Welcome to today's broadband and cable news roundup.
Cox Communications Inc. has restored email service as of 6:30 a.m. ET Monday following a storage failure on early Friday night that knocked out access for customers in Cox's East Coast and Midwest cable systems, a spokesman says via email. Cox had restored email service to about 55 percent of affected customers as of 11 p.m. ET Sunday. The operator has been queuing all emails received since Friday, and is now delivering those messages "gradually," but not necessarily in chronological order now that access has been restored. That queuing process could take several days to complete, the company said. Cox said there's "no indication that a security breach" was the cause of the outage, as "the issue is with our email platform." With the system now restored, Cox is moving ahead with a plan to replace its email storage platform equipment and "implement measures to prevent a reoccurrence of these issues."
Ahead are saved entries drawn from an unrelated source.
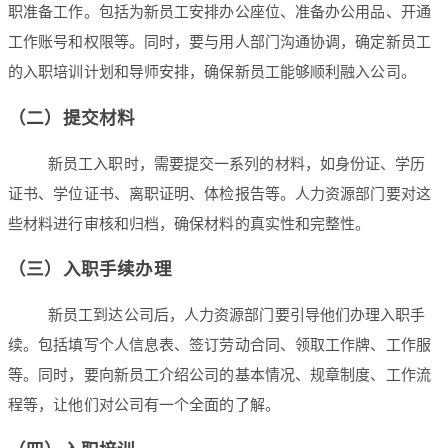
职准备工作。包括为新员工安排办公座位、准备办公用品、开通
工作账号和权限等。同时，要与用人部门沟通协调，确定新员工
的入职培训计划和导师安排，确保新员工能够顺利融入公司。
（二）提交材料
新员工入职时，需要提交一系列的材料，如身份证、学历
证书、学位证书、离职证明、体检报告等。人力资源部门要对这
些材料进行审核和归档，确保材料的真实性和完整性。
（三）入职手续办理
新员工到达公司后，人力资源部门要引导他们办理入职手
续。包括填写个人信息表、签订劳动合同、领取工作牌、工作服
等。同时，要向新员工介绍公司的基本情况、规章制度、工作流
程等，让他们对公司有一个全面的了解。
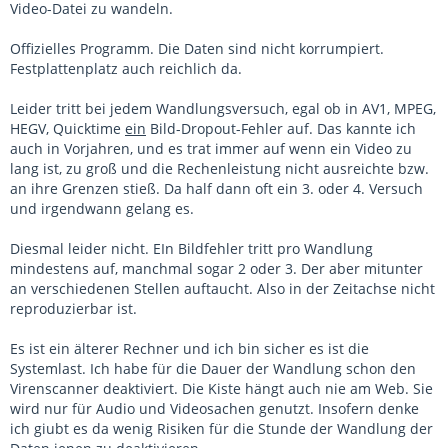
Video-Datei zu wandeln.
Offizielles Programm. Die Daten sind nicht korrumpiert.
Festplattenplatz auch reichlich da.
Leider tritt bei jedem Wandlungsversuch, egal ob in AV1, MPEG,
HEGV, Quicktime
ein
Bild-Dropout-Fehler auf. Das kannte ich
auch in Vorjahren, und es trat immer auf wenn ein Video zu
lang ist, zu groß und die Rechenleistung nicht ausreichte bzw.
an ihre Grenzen stieß. Da half dann oft ein 3. oder 4. Versuch
und irgendwann gelang es.
Diesmal leider nicht. EIn Bildfehler tritt pro Wandlung
mindestens auf, manchmal sogar 2 oder 3. Der aber mitunter
an verschiedenen Stellen auftaucht. Also in der Zeitachse nicht
reproduzierbar ist.
Es ist ein älterer Rechner und ich bin sicher es ist die
Systemlast. Ich habe für die Dauer der Wandlung schon den
Virenscanner deaktiviert. Die Kiste hängt auch nie am Web. Sie
wird nur für Audio und Videosachen genutzt. Insofern denke
ich giubt es da wenig Risiken für die Stunde der Wandlung der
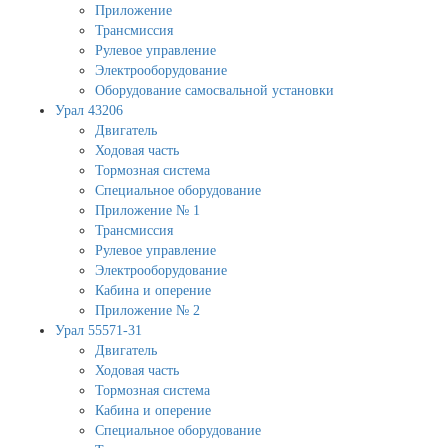
Приложение
Трансмиссия
Рулевое управление
Электрооборудование
Оборудование самосвальной установки
Урал 43206
Двигатель
Ходовая часть
Тормозная система
Специальное оборудование
Приложение № 1
Трансмиссия
Рулевое управление
Электрооборудование
Кабина и оперение
Приложение № 2
Урал 55571-31
Двигатель
Ходовая часть
Тормозная система
Кабина и оперение
Специальное оборудование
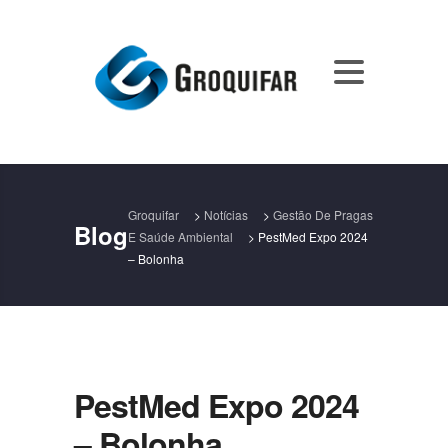
Groquifar
>
Notícias
>
Gestão De Pragas
Blog
E Saúde Ambiental
>
PestMed Expo 2024
– Bolonha
PestMed Expo 2024
– Bolonha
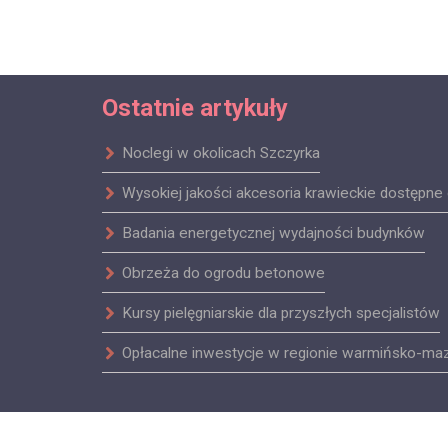
Ostatnie artykuły
Noclegi w okolicach Szczyrka
Wysokiej jakości akcesoria krawieckie dostępne 
Badania energetycznej wydajności budynków
Obrzeża do ogrodu betonowe
Kursy pielęgniarskie dla przyszłych specjalistów
Opłacalne inwestycje w regionie warmińsko-ma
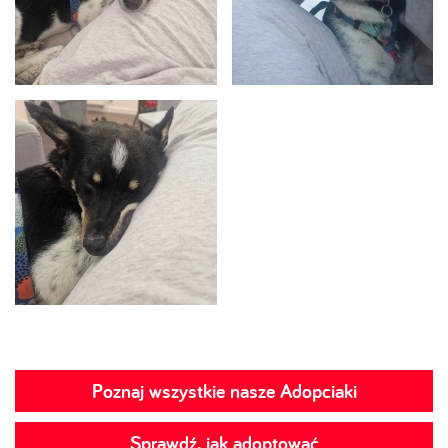
Poznaj wszystkie nasze Adopciaki
Sprawdź, jak adoptować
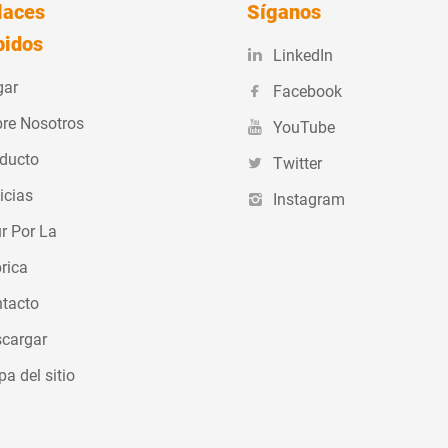
laces
Síganos
control
pidos
lta
LinkedIn
al del
la banda de
gar
Facebook
optimiza la
le a
re Nosotros
YouTube
de
ara
e contacto
ndiciones
ducto
Twitter
iona un
educir la
icias
Instagram
es con
r Por La
 el ruido y
rica
ncioso.
tacto
cargar
a del sitio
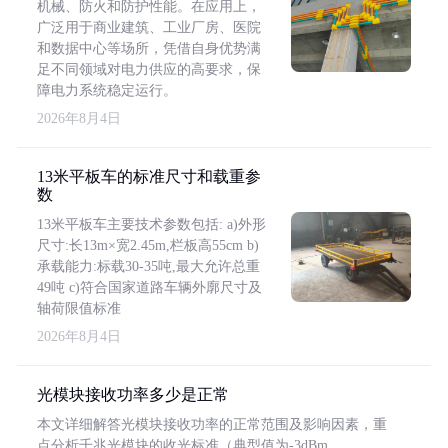
机械、防火和防护性能。在应用上，
广泛用于商业建筑、工业厂房、医院
和数据中心等场所，凭借自身优势满
足不同领域对电力供应的高要求，保
障电力系统稳定运行。
2026年8月4日
13米平板车的标准尺寸和载重参
数
13米平板车主要技术参数包括: a)外形
尺寸:长13m×宽2.45m,栏板高55cm b)
承载能力:标载30-35吨,最大允许总重
49吨 c)符合国家道路车辆外廓尺寸及
轴荷限值标准
2026年8月4日
光模块接收功率多少是正常
本文详细解答光模块接收功率的正常范围及影响因素，重
点分析千兆光模块的收光标准（典型值为-3dBm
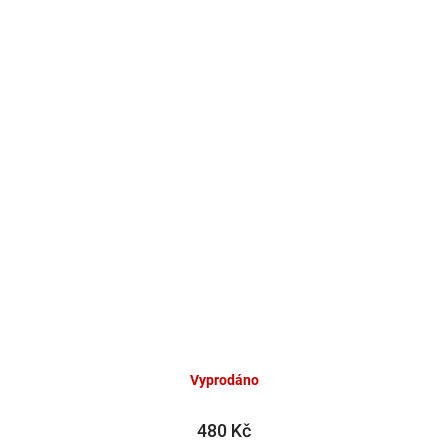
Vyprodáno
480 Kč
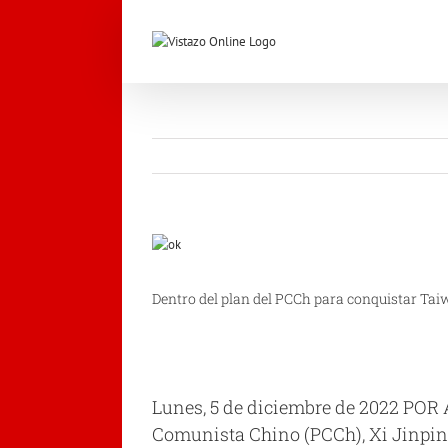
Saltar
al
contenido
Ver
imagen
más
Dentro del plan del PCCh para conquistar Tai
grande
Lunes, 5 de diciembre de 2022 POR
Comunista Chino (PCCh), Xi Jinping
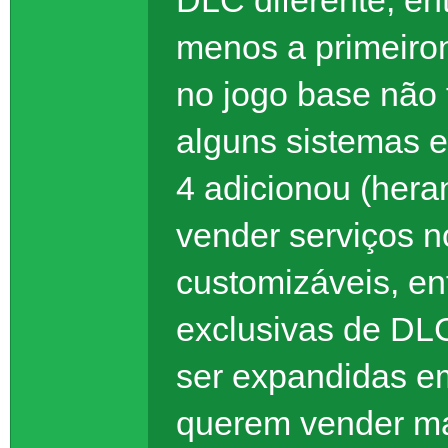
menos a primeiro
no jogo base não
alguns sistemas 
4 adicionou (hera
vender serviços n
customizáveis, en
exclusivas de DL
ser expandidas em
querem vender ma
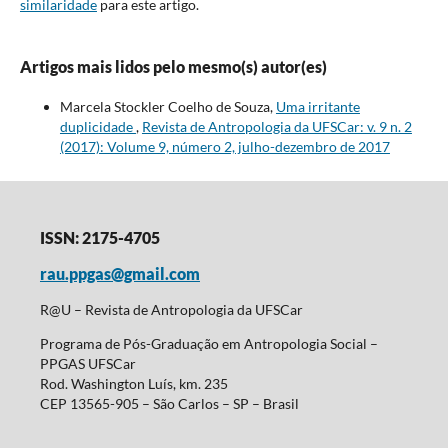
similaridade
para este artigo.
Artigos mais lidos pelo mesmo(s) autor(es)
Marcela Stockler Coelho de Souza,
Uma irritante
duplicidade
,
Revista de Antropologia da UFSCar: v. 9 n. 2
(2017): Volume 9, número 2, julho-dezembro de 2017
ISSN: 2175-4705
rau.ppgas@gmail.com
R@U – Revista de Antropologia da UFSCar
Programa de Pós-Graduação em Antropologia Social –
PPGAS UFSCar
Rod. Washington Luís, km. 235
CEP 13565-905 – São Carlos – SP – Brasil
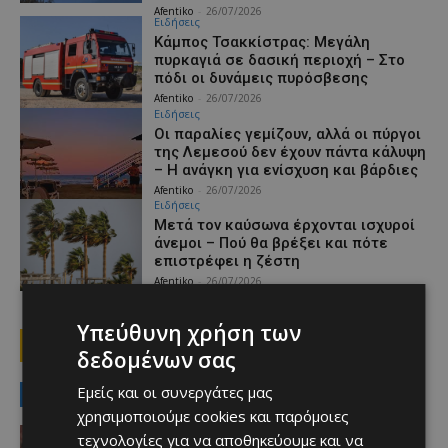
Afentiko
-
26/07/2026
Ειδήσεις
Κάμπος Τσακκίστρας: Μεγάλη
πυρκαγιά σε δασική περιοχή – Στο
πόδι οι δυνάμεις πυρόσβεσης
Afentiko
-
26/07/2026
Ειδήσεις
Οι παραλίες γεμίζουν, αλλά οι πύργοι
της Λεμεσού δεν έχουν πάντα κάλυψη
– Η ανάγκη για ενίσχυση και βάρδιες
Afentiko
-
26/07/2026
Ειδήσεις
Μετά τον καύσωνα έρχονται ισχυροί
άνεμοι – Πού θα βρέξει και πότε
επιστρέφει η ζέστη
Afentiko
-
26/07/2026
Υπεύθυνη χρήση των
1
2
3
δεδομένων σας
Εμείς και οι συνεργάτες μας
MUST READ
χρησιμοποιούμε cookies και παρόμοιες
Αθλητικά
τεχνολογίες για να αποθηκεύουμε και να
Dutch MSOs Ziggo B.V. and UPC Broadband have dropped out of the bidding for Long Term Evolution (LTE) spectrum because the price was getting too high "given the additional revenues they expected to get from owning a license." The MSOs, which formed a joint venture for the bidding, said they will instead expand their mobile offerings using already-acquired 2.6MHz spectrum, via Wi-Fi and through their existing MVNO deals.
Avail-TVN has unleashed a subscription video-on-demand (S-VOD) service called ViewNow that features "thousands" of hours of movies in standard- and high-definition format for set-tops as well as connected devices such as PCs, tablets and smartphones. Avail-TVN has already notched ViewNow distribution deals for Verizon Communications Inc. (NYSE: VZ) FiOS and Redbox Instant By Verizon, a subscription multi-screen movie service slated for a national launch early next year. ViewNow uses adaptive bitrate (ABR) to ensure that the video steams continue to flow even as bandwidth levels fluctuate. (See Verizon/Redbox Take a Swing at Netflix.)
Content delivery network (CDN) giant Akamai Technologies Inc. (Nasdaq: AKAM) is going back to its roots with word that company founder and Chief Scientist Dr. Tom Leighton will be elevated to CEO effective Jan. 1, 2013. Leighton, who co-founded Akamai in 1998, will succeed Paul Sagan, who announced plans earlier this year that he would step down by the end of 2013. Leighton and Sagan will both remain Akamai directors, with Sagan taking on the additional role of senior advisor.